Now, the operator is leveraging its strong performance to rebuild finances and meet rising demand for international travel.

Addressing anti-tourism protests in Spain

Amid rising anti-tourism protests across Spain, TUI has taken steps to engage with local communities.

Demonstrations in popular destinations like Mallorca and Gran Canaria have raised concerns over housing affordability and urban displacement.

Ebel said he travelled to Mallorca and spoke to local people about the issues, after tens of thousands of protesters called for a rethink of a business model that they say has pushed up housing prices and driven local people out of cities.

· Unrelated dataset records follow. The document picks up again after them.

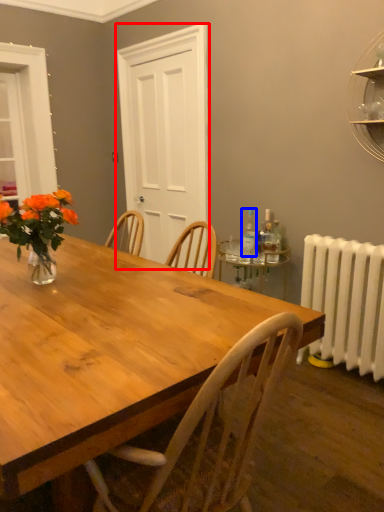
Question: Among these objects, which one is nearest to the camera, glass door (highlighted by a red box) or bottle (highlighted by a blue box)?

Choices:
 (A) glass door
 (B) bottle

Answer: (B)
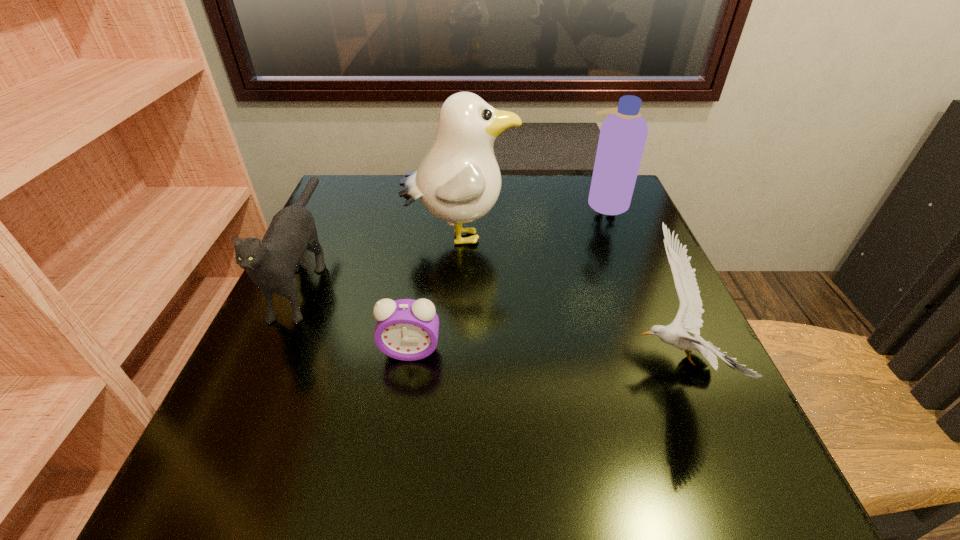
In order to click on the farther gull in this screenshot , I will do `click(459, 181)`.

Locate an element on the screen. The width and height of the screenshot is (960, 540). the tallest object is located at coordinates (459, 181).

Find the location of `the second tallest object`. the second tallest object is located at coordinates (623, 134).

This screenshot has height=540, width=960. What are the coordinates of `cat` in the screenshot? It's located at pyautogui.click(x=271, y=264).

I want to click on the shorter gull, so click(688, 319).

Locate an element on the screen. The image size is (960, 540). the right gull is located at coordinates (688, 319).

Identify the location of the shortest object. The width and height of the screenshot is (960, 540). (406, 329).

Find the location of a particular element. vacant space located on the beak of the tallest object is located at coordinates (643, 237).

What are the coordinates of `free point located on the front of the shampoo` in the screenshot? It's located at (659, 332).

Image resolution: width=960 pixels, height=540 pixels. Find the location of `vacant space located 0.180m on the front-facing side of the cat`. vacant space located 0.180m on the front-facing side of the cat is located at coordinates (231, 435).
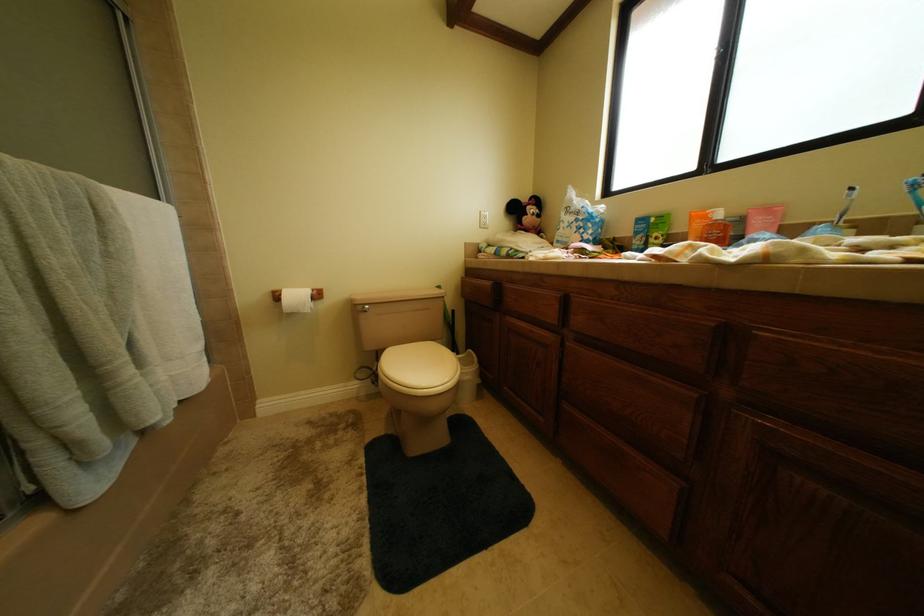
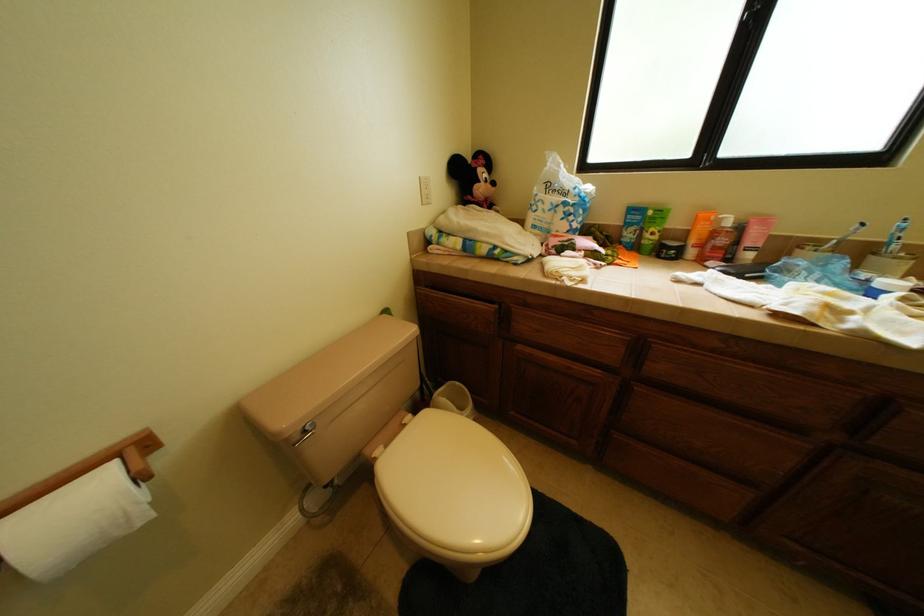
How did the camera likely rotate?

The camera's rotation is toward right-down.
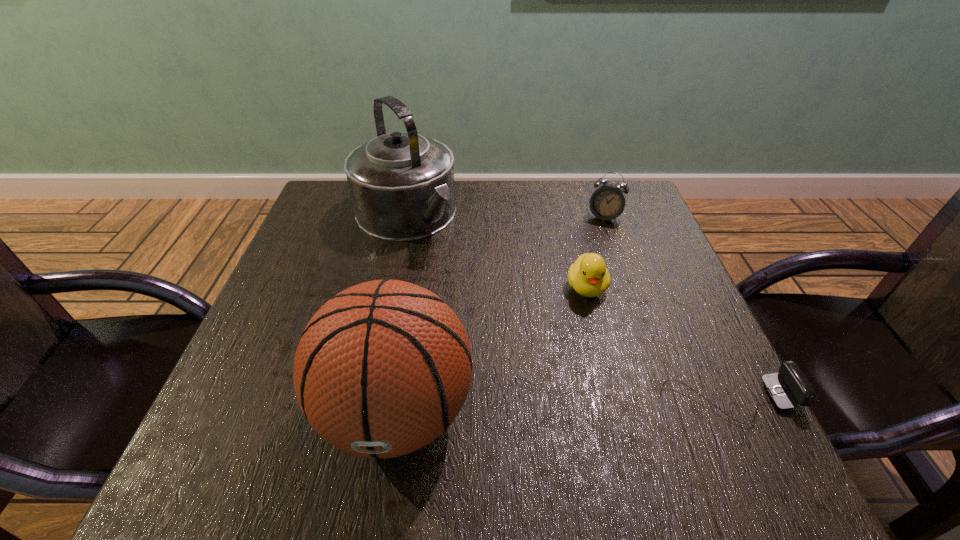
Find the location of a particular element. The width and height of the screenshot is (960, 540). webcam at the right edge is located at coordinates (791, 387).

Identify the location of alarm clock positioned at the right edge. Image resolution: width=960 pixels, height=540 pixels. (608, 201).

In order to click on object situated at the far left corner in this screenshot , I will do `click(402, 188)`.

Find the location of a particular element. Image resolution: width=960 pixels, height=540 pixels. object that is at the far right corner is located at coordinates (608, 201).

The height and width of the screenshot is (540, 960). Find the location of `object present at the near right corner`. object present at the near right corner is located at coordinates (791, 387).

In the image, there is a desktop. Where is `vacant space at the far edge`? The width and height of the screenshot is (960, 540). vacant space at the far edge is located at coordinates (503, 210).

At what (x,y) coordinates should I click in order to perform the action: click on vacant point at the left edge. Please return your answer as a coordinate pair (x, y). This screenshot has width=960, height=540. Looking at the image, I should click on (359, 244).

Where is `vacant region at the right edge`? This screenshot has width=960, height=540. vacant region at the right edge is located at coordinates (667, 332).

This screenshot has width=960, height=540. In the image, there is a desktop. In order to click on free space at the far left corner in this screenshot , I will do `click(322, 227)`.

At what (x,y) coordinates should I click in order to perform the action: click on free space at the near left corner. Please return your answer as a coordinate pair (x, y). The height and width of the screenshot is (540, 960). Looking at the image, I should click on (249, 406).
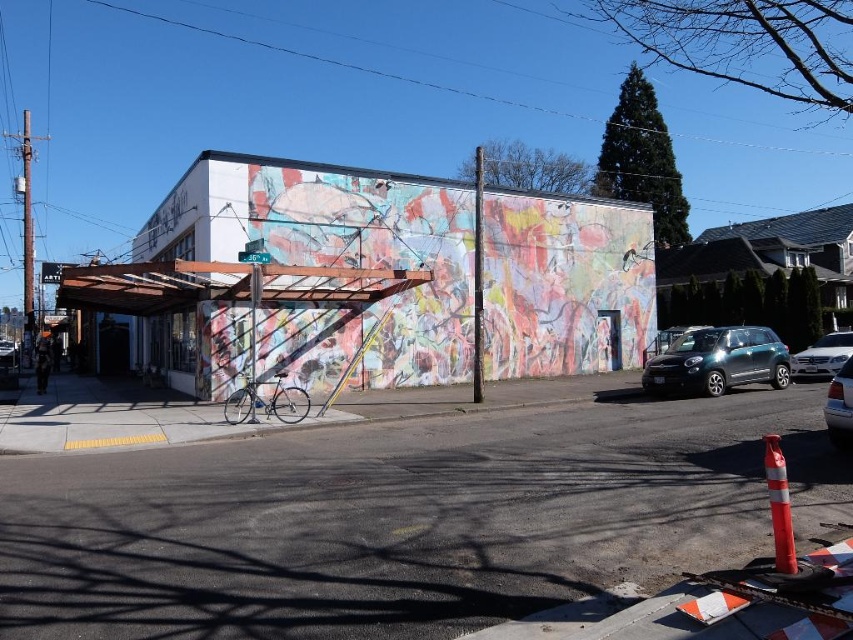
Question: Which object is the farthest from the shiny dark gray car at right?

Choices:
 (A) satin silver sedan at right
 (B) metallic silver sedan at right

Answer: (B)

Question: Considering the real-world distances, which object is farthest from the satin silver sedan at right?

Choices:
 (A) shiny dark gray car at right
 (B) metallic silver sedan at right

Answer: (B)

Question: Does shiny dark gray car at right appear over metallic silver sedan at right?

Choices:
 (A) no
 (B) yes

Answer: (B)

Question: Can you confirm if shiny dark gray car at right is positioned below metallic silver sedan at right?

Choices:
 (A) yes
 (B) no

Answer: (B)

Question: Is shiny dark gray car at right below metallic silver sedan at right?

Choices:
 (A) yes
 (B) no

Answer: (B)

Question: Which of the following is the farthest from the observer?

Choices:
 (A) (792, 364)
 (B) (697, 337)
 (C) (848, 436)

Answer: (A)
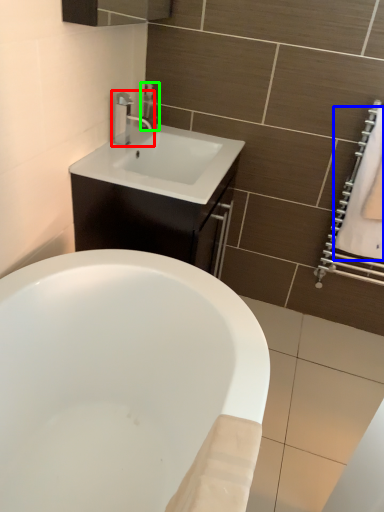
Question: Based on their relative distances, which object is farther from tap (highlighted by a red box)? Choose from bath towel (highlighted by a blue box) and soap dispenser (highlighted by a green box).

Choices:
 (A) bath towel
 (B) soap dispenser

Answer: (A)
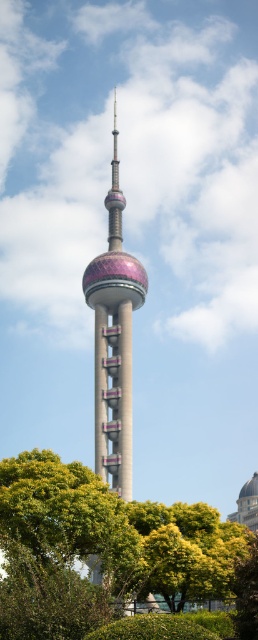
You are standing in front of the Oriental Pearl Tower and want to take a photo that includes both the green leafy tree at center and the green leafy tree at lower center. Which tree should you move closer to in order to have both trees appear larger in your photo?

To have both the green leafy tree at center and the green leafy tree at lower center appear larger in your photo, you should move closer to the green leafy tree at center since it is closer to the viewer and will allow both trees to be captured more prominently.

You are standing at the base of the Oriental Pearl Tower and want to reach the point marked at coordinates point (224,536). Given that the distance between you and the point is 108.29 meters, can you estimate how long it would take to walk there at a normal pace?

The distance between you and point (224,536) is 108.29 meters. At a normal walking pace of about 1.4 meters per second, it would take approximately 77 seconds, or roughly 1 minute and 17 seconds, to reach the point.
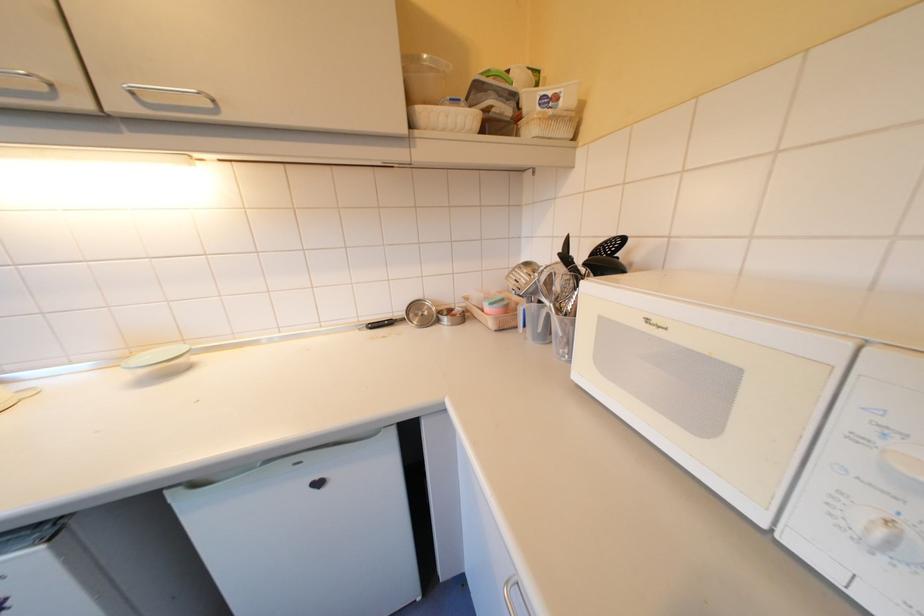
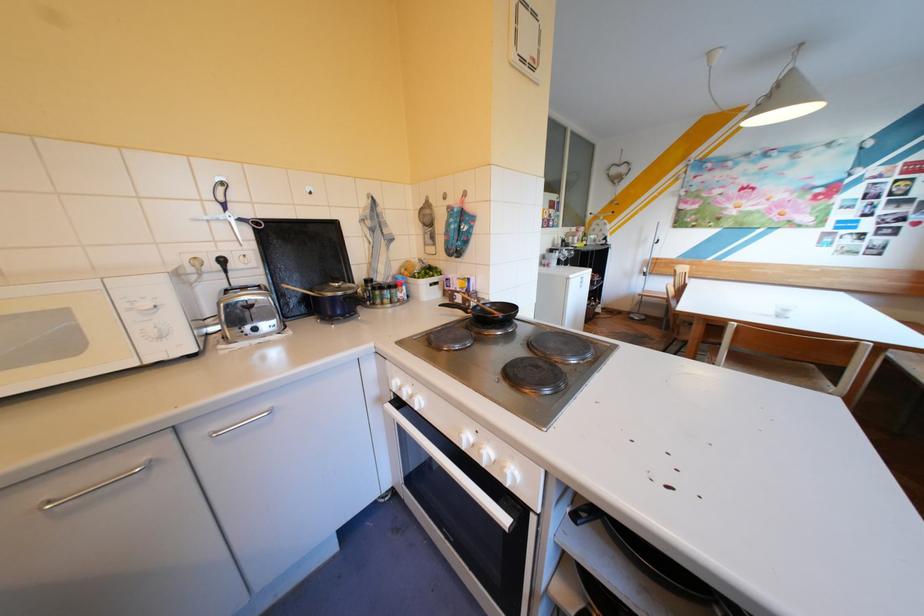
Find the pixel in the second image that matches point 872,438 in the first image.

(142, 309)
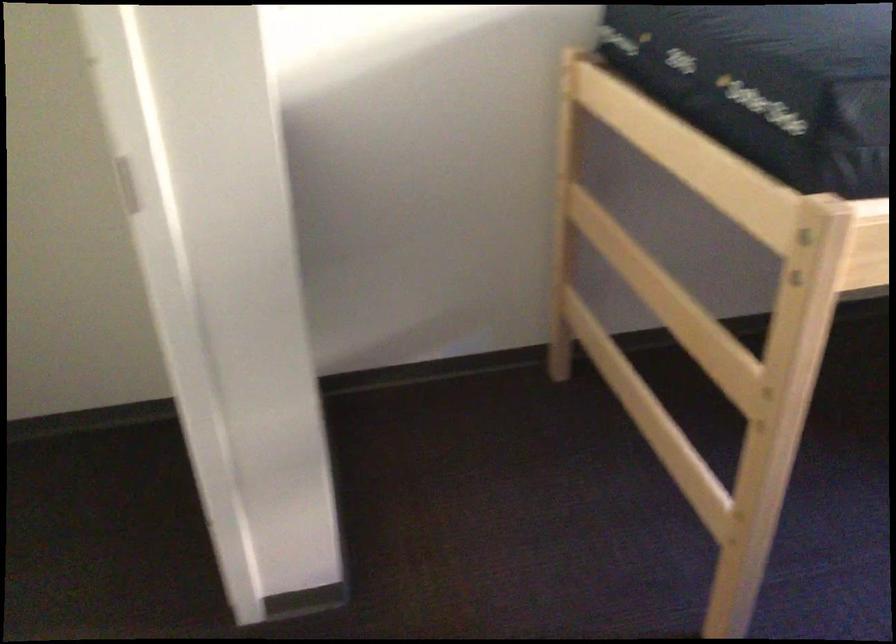
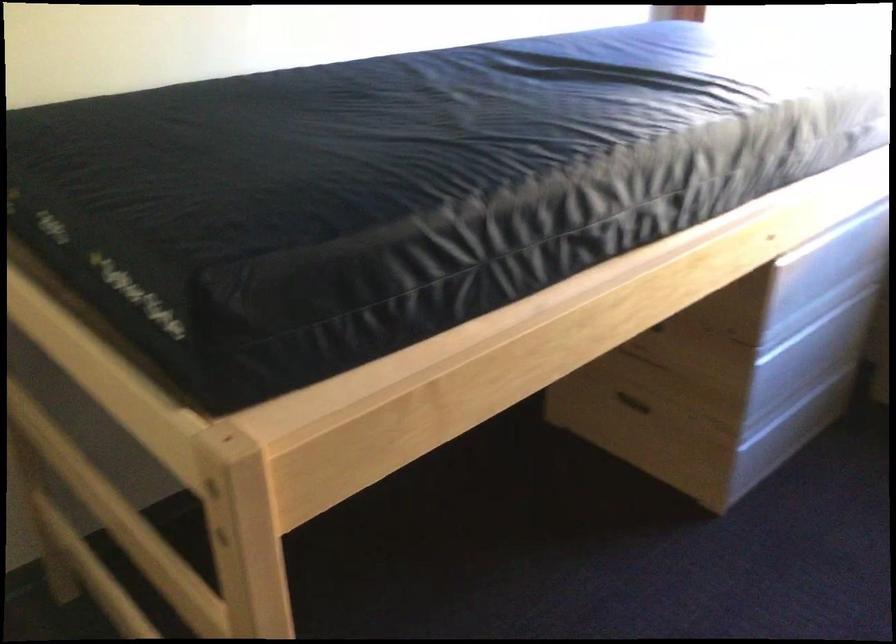
Where in the second image is the point corresponding to the point at 539,373 from the first image?

(44, 608)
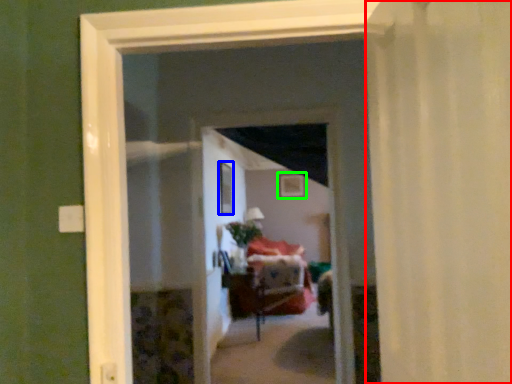
Question: Based on their relative distances, which object is nearer to curtain (highlighted by a red box)? Choose from window (highlighted by a blue box) and picture frame (highlighted by a green box).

“We bring customers who stay in a hotel so they don’t take an apartment away; we bring customers into hotels where our employees have good contracts, good working conditions,” Ebel said.

“On the other hand, we recognise that there is, in some areas, big constraint on housing. We have been and we are ready to build more housing for our own people.”

He also acknowledged housing challenges and expressed readiness to invest in new housing solutions for employees.

TUI’s recovery signals resilience and adaptability as it navigates evolving travel trends and socioeconomic pressures.

With a strategic focus on affordable travel and community engagement, the company is poised for sustained growth.